Inflação dos alimentos é drama de mulheres e
negros e nordestinos e da baixa renda. É gente que vai rir amarelo — ou soltar
um palavrão — se ouvir do presidente que a comida está cara por causa do dólar,
da Selic (verdadeiramente escorchante do BC), da agropecuária exportadora, da
seca infinita, da chuvarada fora de hora. São pessoas que se lembrarão de ter
ouvido de Delfim Netto ou
de José
Sarney que o jeito de enfrentar a inflação é trocar uma loja por
outra, substituir um produto por outro. É pouco. Trocar produto, pechinchar no
concorrente, comprar na xepa são artifícios que donas de casa do Brasil usam há
tempos. Dona Lindu, presidente, certamente fazia; dona Anna, minha mãe, também.
O papel do governo é apontar soluções. Não
falta gente habilitada para isso fora da rodinha de cinco engravatados com
crachá de ministro. O Brasil — inclusive sob seu comando e com imensa
contribuição de uma sociedade civil organizada, incansável e sempre disposta a
inovar — já desenvolveu soluções de excelência. Tanto é que o documento final
da última reunião do G20, em novembro passado, no Rio de Janeiro, ratificou o
alerta do país sobre a escassez e o preço dos alimentos, além de recomendar
troca de experiências e conhecimento entre as nações.
Daqui brotaram experiências como a Ação da
Cidadania, via distribuição em escala de cestas básicas; o Bolsa Família;
o vale-gás; as cozinhas comunitárias; os restaurantes populares. A merenda
escolar com alimentos oriundos da agricultura familiar é política pública que,
ao mesmo tempo, estimula a produção e garante a segurança nutricional de
crianças país afora. Ainda nesta semana, o governo reduziu, acertadamente, de
20% para 15% a proporção de comida ultraprocessada ofertada nas escolas. Também
acertou no anúncio de R$ 7,1 bilhões para melhorar a infraestrutura de
escoamento da safra recorde que se avizinha. Falta anabolizar o crédito e a
assistência técnica aos pequenos produtores. Não é possível que a soja, ano
após ano, engula 70% do Plano Safra.
De Gabriel
Galípolo, não adianta cobrar. O BC tem receita única para lidar com a
inflação. De nada adianta avisar que o café e o azeite e a laranja e a carne
não vão parar de subir se os juros básicos voltarem a 15%, patamar de uma
década atrás.
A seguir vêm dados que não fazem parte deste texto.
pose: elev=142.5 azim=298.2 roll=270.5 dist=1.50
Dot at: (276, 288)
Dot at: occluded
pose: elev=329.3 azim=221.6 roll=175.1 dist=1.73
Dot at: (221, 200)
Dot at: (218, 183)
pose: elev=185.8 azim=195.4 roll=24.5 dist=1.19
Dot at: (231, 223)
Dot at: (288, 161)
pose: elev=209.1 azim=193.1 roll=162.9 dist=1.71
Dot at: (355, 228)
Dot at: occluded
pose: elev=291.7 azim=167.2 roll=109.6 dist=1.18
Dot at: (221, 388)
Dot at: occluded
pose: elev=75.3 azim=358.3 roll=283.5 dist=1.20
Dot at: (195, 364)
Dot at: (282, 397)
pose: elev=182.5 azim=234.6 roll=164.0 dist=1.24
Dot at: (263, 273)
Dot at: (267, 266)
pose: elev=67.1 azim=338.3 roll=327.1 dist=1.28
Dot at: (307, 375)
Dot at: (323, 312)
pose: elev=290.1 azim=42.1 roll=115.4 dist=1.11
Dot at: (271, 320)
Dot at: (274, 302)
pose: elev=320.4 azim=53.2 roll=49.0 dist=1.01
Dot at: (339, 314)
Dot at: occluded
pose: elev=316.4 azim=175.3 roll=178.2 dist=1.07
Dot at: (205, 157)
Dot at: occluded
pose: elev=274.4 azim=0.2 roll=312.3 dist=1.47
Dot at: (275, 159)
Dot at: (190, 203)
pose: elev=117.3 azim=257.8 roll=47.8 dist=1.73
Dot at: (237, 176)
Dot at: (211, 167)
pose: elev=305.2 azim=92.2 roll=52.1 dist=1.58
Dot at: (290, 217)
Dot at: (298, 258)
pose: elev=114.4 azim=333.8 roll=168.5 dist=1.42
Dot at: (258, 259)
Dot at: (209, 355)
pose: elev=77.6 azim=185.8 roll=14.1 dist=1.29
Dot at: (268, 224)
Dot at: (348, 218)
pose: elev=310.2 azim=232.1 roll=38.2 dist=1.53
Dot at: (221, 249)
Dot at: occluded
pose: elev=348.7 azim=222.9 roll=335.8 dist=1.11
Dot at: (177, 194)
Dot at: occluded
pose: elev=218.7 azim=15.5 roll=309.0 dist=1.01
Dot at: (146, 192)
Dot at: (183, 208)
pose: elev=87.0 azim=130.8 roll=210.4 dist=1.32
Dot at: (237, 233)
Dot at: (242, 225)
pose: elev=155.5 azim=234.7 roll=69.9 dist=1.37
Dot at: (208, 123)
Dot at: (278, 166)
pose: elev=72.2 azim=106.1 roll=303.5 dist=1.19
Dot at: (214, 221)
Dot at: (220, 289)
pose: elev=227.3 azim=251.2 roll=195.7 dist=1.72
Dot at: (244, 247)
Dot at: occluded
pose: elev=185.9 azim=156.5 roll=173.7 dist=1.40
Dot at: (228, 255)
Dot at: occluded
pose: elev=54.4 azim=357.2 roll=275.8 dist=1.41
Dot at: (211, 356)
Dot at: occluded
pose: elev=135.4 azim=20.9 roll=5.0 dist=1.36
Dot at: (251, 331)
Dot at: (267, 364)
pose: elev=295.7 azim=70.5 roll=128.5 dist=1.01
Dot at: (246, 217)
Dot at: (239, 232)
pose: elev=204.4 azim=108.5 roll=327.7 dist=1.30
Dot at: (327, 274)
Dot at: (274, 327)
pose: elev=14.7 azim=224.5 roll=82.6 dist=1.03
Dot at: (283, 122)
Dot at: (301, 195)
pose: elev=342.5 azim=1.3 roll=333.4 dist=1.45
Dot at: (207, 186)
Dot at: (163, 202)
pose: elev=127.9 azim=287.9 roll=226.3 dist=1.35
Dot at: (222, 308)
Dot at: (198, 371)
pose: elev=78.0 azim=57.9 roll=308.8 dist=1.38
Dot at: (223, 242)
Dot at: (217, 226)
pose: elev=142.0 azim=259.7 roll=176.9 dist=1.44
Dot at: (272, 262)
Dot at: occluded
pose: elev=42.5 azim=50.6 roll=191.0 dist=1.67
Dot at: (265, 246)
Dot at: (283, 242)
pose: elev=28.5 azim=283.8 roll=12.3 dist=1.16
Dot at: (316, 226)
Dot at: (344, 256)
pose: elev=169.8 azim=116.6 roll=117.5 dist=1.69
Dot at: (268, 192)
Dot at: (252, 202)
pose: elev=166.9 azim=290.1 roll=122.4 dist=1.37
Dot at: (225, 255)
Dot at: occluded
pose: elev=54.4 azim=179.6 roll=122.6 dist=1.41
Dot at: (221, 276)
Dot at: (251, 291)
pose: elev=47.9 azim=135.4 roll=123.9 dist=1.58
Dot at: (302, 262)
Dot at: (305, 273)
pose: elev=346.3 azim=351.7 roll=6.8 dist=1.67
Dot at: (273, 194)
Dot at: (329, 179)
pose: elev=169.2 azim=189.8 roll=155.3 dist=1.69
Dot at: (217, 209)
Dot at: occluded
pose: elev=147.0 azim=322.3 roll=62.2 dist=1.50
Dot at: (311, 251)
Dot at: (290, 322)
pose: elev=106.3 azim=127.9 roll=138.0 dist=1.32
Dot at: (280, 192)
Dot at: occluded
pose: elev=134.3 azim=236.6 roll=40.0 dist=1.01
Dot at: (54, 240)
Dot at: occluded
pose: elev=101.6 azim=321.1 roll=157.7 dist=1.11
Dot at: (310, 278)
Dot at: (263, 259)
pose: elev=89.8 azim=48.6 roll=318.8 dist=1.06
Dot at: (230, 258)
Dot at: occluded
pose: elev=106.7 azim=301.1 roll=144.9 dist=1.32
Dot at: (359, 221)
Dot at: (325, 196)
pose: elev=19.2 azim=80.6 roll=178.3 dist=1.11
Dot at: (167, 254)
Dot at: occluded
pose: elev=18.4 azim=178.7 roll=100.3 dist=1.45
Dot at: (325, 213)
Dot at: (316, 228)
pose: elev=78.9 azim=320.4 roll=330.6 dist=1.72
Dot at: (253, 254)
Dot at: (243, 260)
Melhor empoderar e exigir do Ministério do Desenvolvimento
Agrário medidas de estímulo à produção dos alimentos essenciais à dieta
brasileira para que a área plantada de arroz e feijão não sucumba diante da
cotação da soja e do milho lá fora.
A Companhia Nacional de Abastecimento e
o IBGE pesquisam
permanentemente produção e preço dos produtos agrícolas. O governo sabe
exatamente da safra e da entressafra, o que ficou mais caro e mais barato,
quando a oferta aumentará e os preços cairão. Dona Lindu, presidente, e minha
mãe, se vivas fossem, gostariam de ser informadas sobre isso. Chefes de
família, mulheres e homens, Brasil afora, precisam saber, em português claro, o
que o governo está fazendo estruturalmente para aumentar a oferta e diminuir o
preço da comida. Pode ser útil usar os dados de que órgãos públicos já dispõem
para torná-los bem informados. Nesta semana, segundo o Centro de Estudos
Avançados em Economia Aplicada (Cepea-USP), a carne suína ficou mais barata,
bem como o arroz produzido no Rio Grande do
Sul e o melão, no Vale do São Francisco. Tal como “O Brasil é dos
brasileiros”, “Arroz e melão mais baratos” tem 22 caracteres. Cabe num boné.